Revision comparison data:
+-------+
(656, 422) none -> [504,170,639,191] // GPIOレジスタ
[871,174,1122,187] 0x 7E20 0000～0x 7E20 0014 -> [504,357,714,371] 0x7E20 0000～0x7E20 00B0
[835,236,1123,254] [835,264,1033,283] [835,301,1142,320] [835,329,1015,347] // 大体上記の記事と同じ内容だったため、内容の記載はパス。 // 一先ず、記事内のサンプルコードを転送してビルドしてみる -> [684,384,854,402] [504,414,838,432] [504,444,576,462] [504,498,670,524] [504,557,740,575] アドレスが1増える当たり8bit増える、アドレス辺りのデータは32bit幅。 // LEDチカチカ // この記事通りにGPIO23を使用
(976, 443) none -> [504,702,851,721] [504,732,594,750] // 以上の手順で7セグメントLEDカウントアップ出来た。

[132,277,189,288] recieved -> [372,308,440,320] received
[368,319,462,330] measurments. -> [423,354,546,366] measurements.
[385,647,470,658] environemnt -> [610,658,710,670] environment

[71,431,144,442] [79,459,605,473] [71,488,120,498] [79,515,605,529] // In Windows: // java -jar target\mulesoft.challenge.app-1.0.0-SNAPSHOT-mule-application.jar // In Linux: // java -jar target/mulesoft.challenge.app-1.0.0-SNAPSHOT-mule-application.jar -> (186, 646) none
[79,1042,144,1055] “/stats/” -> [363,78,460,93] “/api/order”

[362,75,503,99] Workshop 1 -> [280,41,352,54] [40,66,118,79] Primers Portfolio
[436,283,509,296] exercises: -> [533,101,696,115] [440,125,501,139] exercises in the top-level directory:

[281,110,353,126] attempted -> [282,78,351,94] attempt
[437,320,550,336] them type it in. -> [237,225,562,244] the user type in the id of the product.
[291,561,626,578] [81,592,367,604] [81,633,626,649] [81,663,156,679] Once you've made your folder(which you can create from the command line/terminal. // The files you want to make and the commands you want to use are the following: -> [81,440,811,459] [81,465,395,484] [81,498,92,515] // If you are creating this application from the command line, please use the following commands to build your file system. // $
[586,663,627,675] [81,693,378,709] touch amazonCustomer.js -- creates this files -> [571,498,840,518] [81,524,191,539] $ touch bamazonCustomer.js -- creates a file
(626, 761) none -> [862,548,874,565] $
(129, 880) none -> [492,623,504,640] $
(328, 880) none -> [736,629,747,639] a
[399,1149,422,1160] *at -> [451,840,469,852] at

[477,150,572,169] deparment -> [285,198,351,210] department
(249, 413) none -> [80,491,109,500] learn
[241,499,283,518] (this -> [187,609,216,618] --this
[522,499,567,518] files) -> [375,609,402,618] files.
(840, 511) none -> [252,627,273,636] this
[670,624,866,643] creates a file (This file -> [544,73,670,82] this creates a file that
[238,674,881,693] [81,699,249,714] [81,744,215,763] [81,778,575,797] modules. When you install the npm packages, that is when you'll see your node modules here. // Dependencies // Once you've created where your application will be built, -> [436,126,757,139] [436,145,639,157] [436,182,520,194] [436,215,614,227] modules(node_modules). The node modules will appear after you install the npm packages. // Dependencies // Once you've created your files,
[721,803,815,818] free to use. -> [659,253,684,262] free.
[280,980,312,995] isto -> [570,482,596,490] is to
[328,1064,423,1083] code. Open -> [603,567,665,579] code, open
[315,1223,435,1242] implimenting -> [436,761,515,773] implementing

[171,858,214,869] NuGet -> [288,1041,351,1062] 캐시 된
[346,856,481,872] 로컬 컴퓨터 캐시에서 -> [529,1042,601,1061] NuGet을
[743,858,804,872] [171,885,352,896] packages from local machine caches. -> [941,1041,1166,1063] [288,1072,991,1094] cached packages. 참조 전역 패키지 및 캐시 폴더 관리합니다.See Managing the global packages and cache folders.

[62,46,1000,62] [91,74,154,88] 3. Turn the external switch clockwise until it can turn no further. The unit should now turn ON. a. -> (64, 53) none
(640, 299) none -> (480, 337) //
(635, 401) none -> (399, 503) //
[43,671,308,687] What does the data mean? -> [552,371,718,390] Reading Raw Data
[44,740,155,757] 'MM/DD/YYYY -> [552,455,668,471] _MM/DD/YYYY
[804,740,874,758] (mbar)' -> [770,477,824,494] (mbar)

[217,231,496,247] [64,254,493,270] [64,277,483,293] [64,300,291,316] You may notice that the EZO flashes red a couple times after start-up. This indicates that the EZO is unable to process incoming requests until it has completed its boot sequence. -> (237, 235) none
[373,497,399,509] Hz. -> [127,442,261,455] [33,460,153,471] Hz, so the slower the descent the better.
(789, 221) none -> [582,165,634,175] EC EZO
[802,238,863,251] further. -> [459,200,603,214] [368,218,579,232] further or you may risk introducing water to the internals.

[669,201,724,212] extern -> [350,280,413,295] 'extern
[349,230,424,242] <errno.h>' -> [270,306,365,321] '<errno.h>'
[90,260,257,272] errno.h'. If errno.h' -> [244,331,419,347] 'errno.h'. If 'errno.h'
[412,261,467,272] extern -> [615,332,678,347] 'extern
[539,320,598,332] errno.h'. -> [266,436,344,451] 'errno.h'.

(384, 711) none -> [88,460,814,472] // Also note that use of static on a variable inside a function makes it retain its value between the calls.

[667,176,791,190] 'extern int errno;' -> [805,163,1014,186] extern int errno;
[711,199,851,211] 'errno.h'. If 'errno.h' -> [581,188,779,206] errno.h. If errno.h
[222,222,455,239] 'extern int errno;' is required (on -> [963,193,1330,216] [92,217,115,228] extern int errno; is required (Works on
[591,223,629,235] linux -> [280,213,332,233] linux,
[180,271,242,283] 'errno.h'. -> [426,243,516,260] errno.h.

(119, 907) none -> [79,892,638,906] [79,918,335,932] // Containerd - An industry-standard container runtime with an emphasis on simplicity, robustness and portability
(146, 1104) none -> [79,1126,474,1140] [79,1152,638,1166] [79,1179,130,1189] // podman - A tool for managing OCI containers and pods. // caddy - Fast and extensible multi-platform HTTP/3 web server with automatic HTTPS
+-------+
Work to complete = Set down every entry again, word for word.

Task response =
(656, 422) none -> [504,170,639,191] // GPIOレジスタ
[871,174,1122,187] 0x 7E20 0000～0x 7E20 0014 -> [504,357,714,371] 0x7E20 0000～0x7E20 00B0
[835,236,1123,254] [835,264,1033,283] [835,301,1142,320] [835,329,1015,347] // 大体上記の記事と同じ内容だったため、内容の記載はパス。 // 一先ず、記事内のサンプルコードを転送してビルドしてみる -> [684,384,854,402] [504,414,838,432] [504,444,576,462] [504,498,670,524] [504,557,740,575] アドレスが1増える当たり8bit増える、アドレス辺りのデータは32bit幅。 // LEDチカチカ // この記事通りにGPIO23を使用
(976, 443) none -> [504,702,851,721] [504,732,594,750] // 以上の手順で7セグメントLEDカウントアップ出来た。

[132,277,189,288] recieved -> [372,308,440,320] received
[368,319,462,330] measurments. -> [423,354,546,366] measurements.
[385,647,470,658] environemnt -> [610,658,710,670] environment

[71,431,144,442] [79,459,605,473] [71,488,120,498] [79,515,605,529] // In Windows: // java -jar target\mulesoft.challenge.app-1.0.0-SNAPSHOT-mule-application.jar // In Linux: // java -jar target/mulesoft.challenge.app-1.0.0-SNAPSHOT-mule-application.jar -> (186, 646) none
[79,1042,144,1055] “/stats/” -> [363,78,460,93] “/api/order”

[362,75,503,99] Workshop 1 -> [280,41,352,54] [40,66,118,79] Primers Portfolio
[436,283,509,296] exercises: -> [533,101,696,115] [440,125,501,139] exercises in the top-level directory:

[281,110,353,126] attempted -> [282,78,351,94] attempt
[437,320,550,336] them type it in. -> [237,225,562,244] the user type in the id of the product.
[291,561,626,578] [81,592,367,604] [81,633,626,649] [81,663,156,679] Once you've made your folder(which you can create from the command line/terminal. // The files you want to make and the commands you want to use are the following: -> [81,440,811,459] [81,465,395,484] [81,498,92,515] // If you are creating this application from the command line, please use the following commands to build your file system. // $
[586,663,627,675] [81,693,378,709] touch amazonCustomer.js -- creates this files -> [571,498,840,518] [81,524,191,539] $ touch bamazonCustomer.js -- creates a file
(626, 761) none -> [862,548,874,565] $
(129, 880) none -> [492,623,504,640] $
(328, 880) none -> [736,629,747,639] a
[399,1149,422,1160] *at -> [451,840,469,852] at

[477,150,572,169] deparment -> [285,198,351,210] department
(249, 413) none -> [80,491,109,500] learn
[241,499,283,518] (this -> [187,609,216,618] --this
[522,499,567,518] files) -> [375,609,402,618] files.
(840, 511) none -> [252,627,273,636] this
[670,624,866,643] creates a file (This file -> [544,73,670,82] this creates a file that
[238,674,881,693] [81,699,249,714] [81,744,215,763] [81,778,575,797] modules. When you install the npm packages, that is when you'll see your node modules here. // Dependencies // Once you've created where your application will be built, -> [436,126,757,139] [436,145,639,157] [436,182,520,194] [436,215,614,227] modules(node_modules). The node modules will appear after you install the npm packages. // Dependencies // Once you've created your files,
[721,803,815,818] free to use. -> [659,253,684,262] free.
[280,980,312,995] isto -> [570,482,596,490] is to
[328,1064,423,1083] code. Open -> [603,567,665,579] code, open
[315,1223,435,1242] implimenting -> [436,761,515,773] implementing

[171,858,214,869] NuGet -> [288,1041,351,1062] 캐시 된
[346,856,481,872] 로컬 컴퓨터 캐시에서 -> [529,1042,601,1061] NuGet을
[743,858,804,872] [171,885,352,896] packages from local machine caches. -> [941,1041,1166,1063] [288,1072,991,1094] cached packages. 참조 전역 패키지 및 캐시 폴더 관리합니다.See Managing the global packages and cache folders.

[62,46,1000,62] [91,74,154,88] 3. Turn the external switch clockwise until it can turn no further. The unit should now turn ON. a. -> (64, 53) none
(640, 299) none -> (480, 337) //
(635, 401) none -> (399, 503) //
[43,671,308,687] What does the data mean? -> [552,371,718,390] Reading Raw Data
[44,740,155,757] 'MM/DD/YYYY -> [552,455,668,471] _MM/DD/YYYY
[804,740,874,758] (mbar)' -> [770,477,824,494] (mbar)

[217,231,496,247] [64,254,493,270] [64,277,483,293] [64,300,291,316] You may notice that the EZO flashes red a couple times after start-up. This indicates that the EZO is unable to process incoming requests until it has completed its boot sequence. -> (237, 235) none
[373,497,399,509] Hz. -> [127,442,261,455] [33,460,153,471] Hz, so the slower the descent the better.
(789, 221) none -> [582,165,634,175] EC EZO
[802,238,863,251] further. -> [459,200,603,214] [368,218,579,232] further or you may risk introducing water to the internals.

[669,201,724,212] extern -> [350,280,413,295] 'extern
[349,230,424,242] <errno.h>' -> [270,306,365,321] '<errno.h>'
[90,260,257,272] errno.h'. If errno.h' -> [244,331,419,347] 'errno.h'. If 'errno.h'
[412,261,467,272] extern -> [615,332,678,347] 'extern
[539,320,598,332] errno.h'. -> [266,436,344,451] 'errno.h'.

(384, 711) none -> [88,460,814,472] // Also note that use of static on a variable inside a function makes it retain its value between the calls.

[667,176,791,190] 'extern int errno;' -> [805,163,1014,186] extern int errno;
[711,199,851,211] 'errno.h'. If 'errno.h' -> [581,188,779,206] errno.h. If errno.h
[222,222,455,239] 'extern int errno;' is required (on -> [963,193,1330,216] [92,217,115,228] extern int errno; is required (Works on
[591,223,629,235] linux -> [280,213,332,233] linux,
[180,271,242,283] 'errno.h'. -> [426,243,516,260] errno.h.

(119, 907) none -> [79,892,638,906] [79,918,335,932] // Containerd - An industry-standard container runtime with an emphasis on simplicity, robustness and portability
(146, 1104) none -> [79,1126,474,1140] [79,1152,638,1166] [79,1179,130,1189] // podman - A tool for managing OCI containers and pods. // caddy - Fast and extensible multi-platform HTTP/3 web server with automatic HTTPS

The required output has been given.